_ASSIGNED TASK A_: Reproduce the listing word for word, from its first line up to and including the line with "What is the smallest slice in the pie chart?".
________________
6. TERM AND TERMINATION

  1. Term. Subject to earlier termination as provided below, this Agreement is for the Initial Service Term as specified in the Order Form, and shall be automatically renewed for subsequent additional periods of the same duration as the Initial Service Term (each a "Renewal Term" and collectively with the Initial Service Term, the "Term"), unless either party requests termination at least thirty (30) days prior to the end of the Initial Service Term or the then-current Renewal Term.
  2. Termination for Cause. In addition to any other remedies it may have, either party may also terminate this Agreement upon thirty (30) days' notice (or without notice in the case of nonpayment), if the other party materially breaches any of the terms or conditions of this Agreement and such breach is (a) incapable of cure or (b) not cured by such breaching party within thirty (30) days of such party receiving notice of the material breach. Either party may terminate this Agreement immediately if the other party (x) ceases operation without a successor; or (y) seeks protection under any bankruptcy, receivership, trust deed, creditors' arrangement, composition, or comparable proceeding, or if any such proceeding is instituted against that party (and not dismissed within sixty (60) days thereafter).
  3. Effect of Termination. Customer will pay in full for the Services up to and including the last day on which the Services are provided. Upon any termination, Company can, upon request, make all Customer Data available to Customer for electronic retrieval for a period of thirty (30) days, but thereafter Company may, but is not obligated to, delete stored Customer Data. All sections of this Agreement that by their nature should survive termination will survive termination, including accrued rights to payment, confidentiality obligations, warranty disclaimers, and limitations of liability.
________________
_ASSIGNED TASK B_: According to the term and termination section, how long after termination can Company make Customer Data available for electronic retrieval on request?
________________
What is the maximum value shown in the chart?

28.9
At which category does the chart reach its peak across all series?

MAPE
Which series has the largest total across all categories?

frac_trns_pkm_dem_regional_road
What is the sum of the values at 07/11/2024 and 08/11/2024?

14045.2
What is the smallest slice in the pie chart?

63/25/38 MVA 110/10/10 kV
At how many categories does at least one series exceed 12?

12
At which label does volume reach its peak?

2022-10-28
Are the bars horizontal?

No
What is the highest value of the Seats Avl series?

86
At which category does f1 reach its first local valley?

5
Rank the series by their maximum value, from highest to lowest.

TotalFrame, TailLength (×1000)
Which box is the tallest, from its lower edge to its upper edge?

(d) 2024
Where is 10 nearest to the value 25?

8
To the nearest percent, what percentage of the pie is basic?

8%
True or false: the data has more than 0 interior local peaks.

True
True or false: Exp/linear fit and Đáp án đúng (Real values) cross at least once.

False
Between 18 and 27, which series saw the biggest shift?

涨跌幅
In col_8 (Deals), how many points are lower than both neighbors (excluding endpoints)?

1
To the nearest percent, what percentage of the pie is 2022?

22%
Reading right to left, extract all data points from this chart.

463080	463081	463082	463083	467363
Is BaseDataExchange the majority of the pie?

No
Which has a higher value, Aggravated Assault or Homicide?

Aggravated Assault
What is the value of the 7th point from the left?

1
________________
_YOUR SOLUTION A_:
What is the maximum value shown in the chart?

28.9
At which category does the chart reach its peak across all series?

MAPE
Which series has the largest total across all categories?

frac_trns_pkm_dem_regional_road
What is the sum of the values at 07/11/2024 and 08/11/2024?

14045.2
What is the smallest slice in the pie chart?

_YOUR SOLUTION B_: For a period of thirty (30) days.